Returning to England, she got a job at the OUP. “It was there that I started delving into English etymology and thinking, ‘Wow, there are so many riches here as well.’” After twice turning down the opportunity to join Countdown, she was eventually convinced to take part by her boss. In the archive footage, she can be seen “trying to hide behind” celebrity guest Rula Lenska’s hair. That was June 1992, and she is now the longest-serving member of the Countdown team.
Although she no longer gets to converse in her foreign languages very often, Dent’s language skills continue to come into use in other ways. In every episode, she explores interesting facts and theories about the origin and evolution of words, which frequently involves reference to French, German and Latin, as well as other languages. “Anyone will tell you that knowledge of Latin, Greek and French will aid you hugely when it comes to looking at English etymology. You can absolutely break a word down and see where it came from and that is endlessly fascinating as well as instructive,” she explains. “If I wasn’t armed with that background knowledge, my job would be a lot harder, and I’d miss out on a lot of colour and history. I definitely wouldn’t have as much understanding of grammar and usage had I not studied foreign languages.”
Softly spoken and ever humble, Dent makes no assumptions about the impact of her role in Dictionary Corner, but hopes it may encourage some viewers. “I would love to think that some of the etymology explanations I give strike a chord with others, and make them think, ‘Oh! I’d love to go and do a bit of research myself.’” She recently joined Twitter, almost exclusively to promote words that have fallen into obscurity. “There never was a golden age when English was perfect, but I do think there is a richness of vocabulary that is getting left behind,” she explains. Her dedication is such that she even tweeted on Christmas day – a thoughtful “reminder today that ‘confelicity’ is delight in someone else’s happiness.”
Far from railing against language change, though, Dent delights just as much in neologisms. She authored a popular series of OUP reports looking at words entering English, and notes that viewers write to Countdown daily, asking how to get a new word into the dictionary. “Love them or hate them, new words have always fascinated us – they are, after all, the shop window of our language,” she says.

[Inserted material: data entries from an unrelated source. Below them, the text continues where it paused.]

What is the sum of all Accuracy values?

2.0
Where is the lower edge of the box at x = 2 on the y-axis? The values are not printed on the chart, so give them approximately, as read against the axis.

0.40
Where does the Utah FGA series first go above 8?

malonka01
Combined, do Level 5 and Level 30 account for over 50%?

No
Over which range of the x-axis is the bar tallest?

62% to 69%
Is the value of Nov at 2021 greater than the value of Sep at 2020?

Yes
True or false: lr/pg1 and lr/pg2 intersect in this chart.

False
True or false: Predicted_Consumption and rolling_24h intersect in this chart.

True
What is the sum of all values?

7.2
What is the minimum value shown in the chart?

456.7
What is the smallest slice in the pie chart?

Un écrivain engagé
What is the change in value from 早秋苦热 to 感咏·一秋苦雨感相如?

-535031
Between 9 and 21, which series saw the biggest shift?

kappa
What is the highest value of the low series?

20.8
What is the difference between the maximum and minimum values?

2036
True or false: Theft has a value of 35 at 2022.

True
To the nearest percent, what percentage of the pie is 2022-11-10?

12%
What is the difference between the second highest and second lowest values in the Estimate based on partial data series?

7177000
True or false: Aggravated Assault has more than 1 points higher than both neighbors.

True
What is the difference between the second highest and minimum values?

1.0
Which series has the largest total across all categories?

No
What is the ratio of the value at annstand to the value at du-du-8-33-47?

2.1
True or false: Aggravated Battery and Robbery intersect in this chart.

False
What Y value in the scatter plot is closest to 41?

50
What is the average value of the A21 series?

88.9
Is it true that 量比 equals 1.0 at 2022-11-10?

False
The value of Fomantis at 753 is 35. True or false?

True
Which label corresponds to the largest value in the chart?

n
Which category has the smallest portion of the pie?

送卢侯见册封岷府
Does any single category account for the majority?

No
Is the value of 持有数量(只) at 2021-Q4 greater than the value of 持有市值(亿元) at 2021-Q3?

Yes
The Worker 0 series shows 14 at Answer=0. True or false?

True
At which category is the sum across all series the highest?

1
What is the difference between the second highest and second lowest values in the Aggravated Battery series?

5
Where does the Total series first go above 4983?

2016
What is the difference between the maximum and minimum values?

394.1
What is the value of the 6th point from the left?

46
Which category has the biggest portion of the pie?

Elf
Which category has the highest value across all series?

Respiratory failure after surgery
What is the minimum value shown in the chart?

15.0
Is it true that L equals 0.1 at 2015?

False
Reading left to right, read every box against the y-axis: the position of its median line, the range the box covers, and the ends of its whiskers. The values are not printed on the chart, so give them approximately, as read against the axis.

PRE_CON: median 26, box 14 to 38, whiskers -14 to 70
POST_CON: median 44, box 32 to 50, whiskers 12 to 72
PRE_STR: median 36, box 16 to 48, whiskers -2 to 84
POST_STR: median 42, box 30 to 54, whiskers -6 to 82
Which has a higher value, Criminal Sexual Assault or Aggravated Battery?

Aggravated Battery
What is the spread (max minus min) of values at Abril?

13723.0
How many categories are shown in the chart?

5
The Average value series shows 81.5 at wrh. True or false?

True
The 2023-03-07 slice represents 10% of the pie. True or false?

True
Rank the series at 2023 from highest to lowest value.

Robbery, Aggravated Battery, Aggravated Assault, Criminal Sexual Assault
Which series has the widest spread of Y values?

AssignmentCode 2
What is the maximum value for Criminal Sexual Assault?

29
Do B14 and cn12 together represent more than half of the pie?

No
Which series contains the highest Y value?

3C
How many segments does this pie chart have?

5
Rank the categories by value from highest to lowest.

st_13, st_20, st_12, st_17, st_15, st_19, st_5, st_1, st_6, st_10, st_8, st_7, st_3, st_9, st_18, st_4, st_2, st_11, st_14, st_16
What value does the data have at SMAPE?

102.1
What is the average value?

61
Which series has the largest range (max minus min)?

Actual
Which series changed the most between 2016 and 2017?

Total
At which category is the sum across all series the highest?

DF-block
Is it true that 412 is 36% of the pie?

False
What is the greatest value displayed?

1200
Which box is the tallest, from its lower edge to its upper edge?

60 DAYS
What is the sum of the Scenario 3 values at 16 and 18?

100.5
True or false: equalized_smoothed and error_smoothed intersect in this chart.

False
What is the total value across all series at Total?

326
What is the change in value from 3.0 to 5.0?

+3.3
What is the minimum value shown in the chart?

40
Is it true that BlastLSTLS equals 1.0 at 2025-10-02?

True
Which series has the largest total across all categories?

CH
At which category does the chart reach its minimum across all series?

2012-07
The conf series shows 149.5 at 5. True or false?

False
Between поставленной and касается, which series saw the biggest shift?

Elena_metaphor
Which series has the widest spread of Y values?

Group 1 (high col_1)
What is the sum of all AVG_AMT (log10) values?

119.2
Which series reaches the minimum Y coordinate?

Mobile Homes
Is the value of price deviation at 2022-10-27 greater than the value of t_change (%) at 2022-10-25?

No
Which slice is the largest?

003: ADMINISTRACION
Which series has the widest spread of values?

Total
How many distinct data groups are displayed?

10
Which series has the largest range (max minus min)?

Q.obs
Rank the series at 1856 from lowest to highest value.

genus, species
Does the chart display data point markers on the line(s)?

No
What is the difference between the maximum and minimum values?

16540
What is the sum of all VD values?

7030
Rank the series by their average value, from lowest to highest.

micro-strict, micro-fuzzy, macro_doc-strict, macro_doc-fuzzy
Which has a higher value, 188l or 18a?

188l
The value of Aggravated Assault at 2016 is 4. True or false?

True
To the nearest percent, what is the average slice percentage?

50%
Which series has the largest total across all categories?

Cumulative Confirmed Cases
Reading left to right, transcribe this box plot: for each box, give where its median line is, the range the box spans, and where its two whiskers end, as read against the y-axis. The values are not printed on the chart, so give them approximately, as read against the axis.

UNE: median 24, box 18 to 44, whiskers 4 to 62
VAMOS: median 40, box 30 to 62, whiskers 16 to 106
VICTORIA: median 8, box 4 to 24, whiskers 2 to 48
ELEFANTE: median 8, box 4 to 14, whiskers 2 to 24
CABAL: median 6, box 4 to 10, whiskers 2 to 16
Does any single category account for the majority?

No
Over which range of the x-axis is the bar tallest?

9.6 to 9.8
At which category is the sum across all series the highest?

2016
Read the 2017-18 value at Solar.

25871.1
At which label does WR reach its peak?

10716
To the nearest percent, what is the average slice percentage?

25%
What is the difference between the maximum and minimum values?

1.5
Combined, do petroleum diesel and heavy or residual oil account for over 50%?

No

For Dent’s Modern Tribes, she explored the coded language used by different groups – from surgeons to plumbers. The book is partly based on notes made through years of “eavesdropping” on conversations in search of linguistic gems. “Most of the time we aren’t aware that we are using a vocabulary that’s unique to our group,” she explains. “But every group, every family, has their own special vocabulary.”
Home life is no exception and children, in particular, are masters of linguistic invention. Dent’s first children’s book, Weird Words, was born of her desire to encourage their natural curiosity about language, and she has always allowed her daughters – now aged 10 and 18 – to be creative with their language use.
But perhaps the work that most closely reflects Dent’s view of language – and emotional connection to it – is Modern Tribes, with its perception of language’s ability to create a cosy sense of belonging. When the family moved house recently, Dent came across a box of old novels from her school days as she was unpacking. “I found a book by Thomas Mann called Tonio Kröger, together with Le Silence de la Mer by Vercors. They’re both beautiful if soppy, and reading them again, even with an older and less swayable mind, I can see how I became hopelessly lost in them as a teenager.”
It seems that these little linguistic joys – returning to familiar foreign-language books, snatched conversations in German, the unique family language “like an old cardigan you can shuffle into at the end of the day” – are what ground Dent through a long career in the public eye, and make her feel at home.